Keep track epoch label when dealing with bad epoch during calculating featus with mne_feature

Assume, we have a list of epochs and each of them have being assign with respective label

Then, the epochs were subjected to the following pipeline

  1. reject bad trials using autoreject ,followed by
  2. feature extraction via mne_features.

In the first stage, assume there were few epochs that being reject/drop.

Then, in mne_features, all bad epochs are excluded from the analysis.

As a result, the epoch labels cannot be map directly to the mne_features output.

Hence, what is the best way to map the associated label to the corresponding rows in the mne_features?

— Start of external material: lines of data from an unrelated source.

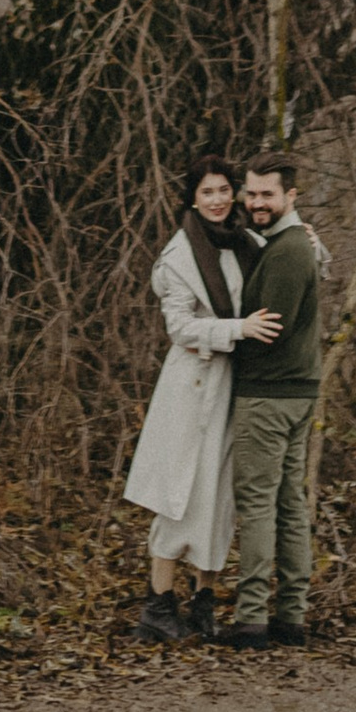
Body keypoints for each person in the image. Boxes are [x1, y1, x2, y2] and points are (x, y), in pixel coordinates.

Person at [122, 158, 282, 640]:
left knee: (219, 493)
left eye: (224, 190)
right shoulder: (177, 257)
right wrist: (239, 328)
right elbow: (179, 328)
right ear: (192, 198)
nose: (218, 199)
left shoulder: (245, 243)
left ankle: (203, 601)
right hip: (191, 388)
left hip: (233, 384)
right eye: (208, 191)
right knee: (180, 493)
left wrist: (310, 245)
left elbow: (284, 269)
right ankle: (157, 606)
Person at [218, 152, 322, 650]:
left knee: (259, 505)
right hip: (295, 392)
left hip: (269, 394)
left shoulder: (288, 250)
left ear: (290, 196)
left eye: (267, 195)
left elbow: (270, 330)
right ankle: (290, 617)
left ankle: (252, 620)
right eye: (252, 193)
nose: (257, 203)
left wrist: (224, 334)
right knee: (288, 503)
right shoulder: (290, 244)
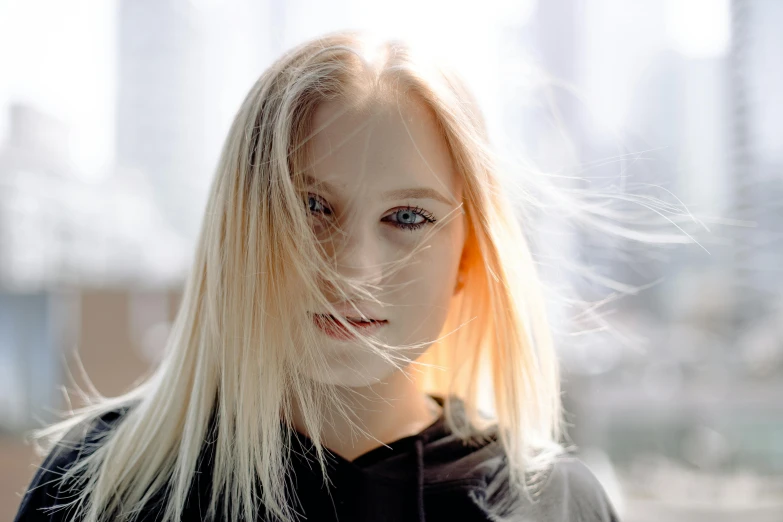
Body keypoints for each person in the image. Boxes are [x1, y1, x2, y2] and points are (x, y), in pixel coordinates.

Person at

Assume we have the following epochs

Epoch Genaration

import os.path

import autoreject
import mne
import numpy as np
import numpy.random
import pandas as pd
from mne_features.feature_extraction import extract_features

# config.DISABLE_JIT = True
numpy.random.seed(0)
dpath=os.path.join('/home/rpb/mne_data/MNE-sample-data/MEG/sample/','sample_audvis_filt-0-40_raw.fif')
# sample_data_raw_file='sample_audvis_filt-0-40_raw.fif'
raw = mne.io.read_raw_fif(dpath,preload=False)
picks = mne.pick_types(raw.info, meg=False, eeg=True, stim=False)
n_times = raw.times[-1]
nduration = int(n_times)  # in seconds
epoch_size=6
ls_b = range(0, nduration, epoch_size)

tmin, tmax = 0,epoch_size
event_id = 1  # This is used to identify the events.

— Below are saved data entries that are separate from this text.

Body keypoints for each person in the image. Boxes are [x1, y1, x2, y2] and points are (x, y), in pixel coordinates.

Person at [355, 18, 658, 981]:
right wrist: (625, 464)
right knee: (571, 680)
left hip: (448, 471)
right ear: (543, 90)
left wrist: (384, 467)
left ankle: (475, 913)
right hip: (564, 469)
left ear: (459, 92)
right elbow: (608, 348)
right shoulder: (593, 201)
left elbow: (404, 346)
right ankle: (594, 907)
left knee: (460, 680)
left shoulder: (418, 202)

events = mne.make_fixed_length_events(raw, event_id, start=0, stop=None, duration=tmax)

df = pd.DataFrame(events, columns=['time_point', 'duration', 'event']).reset_index()
df.drop(columns=['event'],inplace=True)
df.rename({'index':'event'},inplace=True,axis=1)
df = df[['time_point', 'duration', 'event']]
v=df['event'].values.tolist()
event_ids= { str(idx) : idx for idx in v }

epochs = mne.Epochs(raw, events=df.to_numpy(), event_id=event_ids, baseline=None,
                    verbose=True, tmin=tmin, tmax=tmax, preload=True,picks=picks)

Epoch label

Assume we have the following label for each of the epoch

df = pd.DataFrame(np.random.randint(1, 10, len(epochs)),columns=['class'])

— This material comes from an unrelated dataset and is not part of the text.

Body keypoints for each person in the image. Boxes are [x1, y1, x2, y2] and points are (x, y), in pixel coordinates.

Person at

Clean the data using autoreject

ar = autoreject.AutoReject(n_interpolate=[1, 2, 3, 4], random_state=11,
                           n_jobs=-1, verbose=False,cv=5)
ar.fit(epochs[:10])  # fit on a few epochs to save time
epochs_ar, reject_log = ar.transform(epochs, return_log=True)

Get the univariate

features_drops = extract_features(epochs_ar.get_data(), raw.info["sfreq"],
                                  selected_funcs=['skewness'], return_as_df=True,
                                  ch_names=epochs.ch_names,n_jobs=1)

For simplicity, we consider only two features

features_drops=features_drops.iloc[:,0:1]

Remap the epoch label to the mne_features output

features_drops['dlabel']=df.loc[[not bool(x) for x in epochs_ar.drop_log], 'class'].values

Sanity Check

We can visually check whether the above step is correct by comparing with the original epochs features below.


features_ = extract_features(epochs.get_data(), raw.info["sfreq"],
                                  selected_funcs=['skewness'], return_as_df=True,
                                  ch_names=epochs.ch_names,n_jobs=1)

## For simplicity, just consider two features
features_=features_.iloc[:,0:1]
features_['dlabel']=df.values



## Reference for cross check 
drop_idx=[n for n, dl in enumerate(epochs_ar.drop_log) if len(dl)]

REMARK:

I purposely put this here for my future reference. However, should other have better suggestion, please share below.